Former Leeds United and Liverpool winger Harry Kewell
announced his retirement on Wednesday after almost two decades in professional
football.
The 35-year-old Australian returned to his homeland this
season to play with Melbourne Heart in the A-League in a last-ditch attempt to
go to this year's World Cup finals in Brazil.
But, as it has regularly done throughout his career,
Kewell's body failed him with the veteran missing nine games of the 2013/14
campaign so far with a combination of injuries, while Heart's dreadful season
(just six wins in 24 matches) did not aid his cause.
Kewell, who was voted Australia's greatest player ever in
2012, made his professional debut with Leeds United in 1996 at the age of 17.
The scintillating winger was named the English PFA's
Young Player of the Year in the 1999/00 season as he helped Leeds to third in
the Premier League with 10 goals and 13 assists.

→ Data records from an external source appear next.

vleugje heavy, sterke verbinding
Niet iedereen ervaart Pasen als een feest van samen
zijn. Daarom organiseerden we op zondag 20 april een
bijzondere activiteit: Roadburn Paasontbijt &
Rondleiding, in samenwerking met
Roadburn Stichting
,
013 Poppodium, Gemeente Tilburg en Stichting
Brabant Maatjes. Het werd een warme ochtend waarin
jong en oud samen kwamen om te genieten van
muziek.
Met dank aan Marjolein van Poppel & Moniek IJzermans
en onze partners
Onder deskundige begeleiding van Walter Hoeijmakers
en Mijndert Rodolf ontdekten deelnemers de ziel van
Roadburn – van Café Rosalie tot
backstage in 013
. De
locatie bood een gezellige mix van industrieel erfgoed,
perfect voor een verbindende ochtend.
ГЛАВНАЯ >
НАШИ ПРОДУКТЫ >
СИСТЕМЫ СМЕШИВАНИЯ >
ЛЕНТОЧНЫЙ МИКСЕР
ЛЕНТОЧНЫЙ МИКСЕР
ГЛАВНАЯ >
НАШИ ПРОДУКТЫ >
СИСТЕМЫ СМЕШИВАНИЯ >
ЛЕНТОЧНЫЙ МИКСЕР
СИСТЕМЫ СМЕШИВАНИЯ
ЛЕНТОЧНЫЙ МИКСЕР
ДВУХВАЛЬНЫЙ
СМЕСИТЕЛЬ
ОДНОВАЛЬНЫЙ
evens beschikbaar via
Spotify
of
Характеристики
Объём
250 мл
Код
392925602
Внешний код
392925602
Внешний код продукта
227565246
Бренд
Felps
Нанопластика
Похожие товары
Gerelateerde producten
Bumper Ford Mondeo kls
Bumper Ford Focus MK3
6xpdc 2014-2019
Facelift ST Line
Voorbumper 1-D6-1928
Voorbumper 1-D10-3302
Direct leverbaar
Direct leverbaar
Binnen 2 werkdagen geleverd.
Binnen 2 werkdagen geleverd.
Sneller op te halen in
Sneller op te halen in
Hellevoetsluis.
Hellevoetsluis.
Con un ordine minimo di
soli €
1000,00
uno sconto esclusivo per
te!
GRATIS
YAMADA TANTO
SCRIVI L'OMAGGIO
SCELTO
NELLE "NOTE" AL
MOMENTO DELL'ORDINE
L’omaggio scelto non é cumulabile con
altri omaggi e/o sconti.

At the end of the 2002/03 season, Kewell moved to the
club he supported as a kid - Liverpool - but never cemented a position at
Anfield due to a myriad of injuries.
Stints followed at Galatasaray, Melbourne Victory, Al
Gharafa and Heart but, essentially, Kewell's career never truly reached the
heights his potential suggested it should.
Despite this, Kewell will certainly retire as one of
Australia's best football exports, while he also played a key role in ending
his country's 32-year drought from the World Cup.
Kewell, somewhat fortuitously, set up Mark Bresciano's
goal in the second leg of a World Cup play-off against Uruguay in 2005, which
the Socceroos eventually won on penalties after the tie finished 1-1 on
aggregate.
At the World Cup in Germany in 2006, Kewell also scored
the crucial equaliser in Australia's final group match against Croatia, which
sent the Socceroos into the knockout stages.
Kewell also went to the 2010 World Cup in South Africa,
although he only played 24 minutes, as he was left out of Australia's first
match and got sent off in the first half of their second.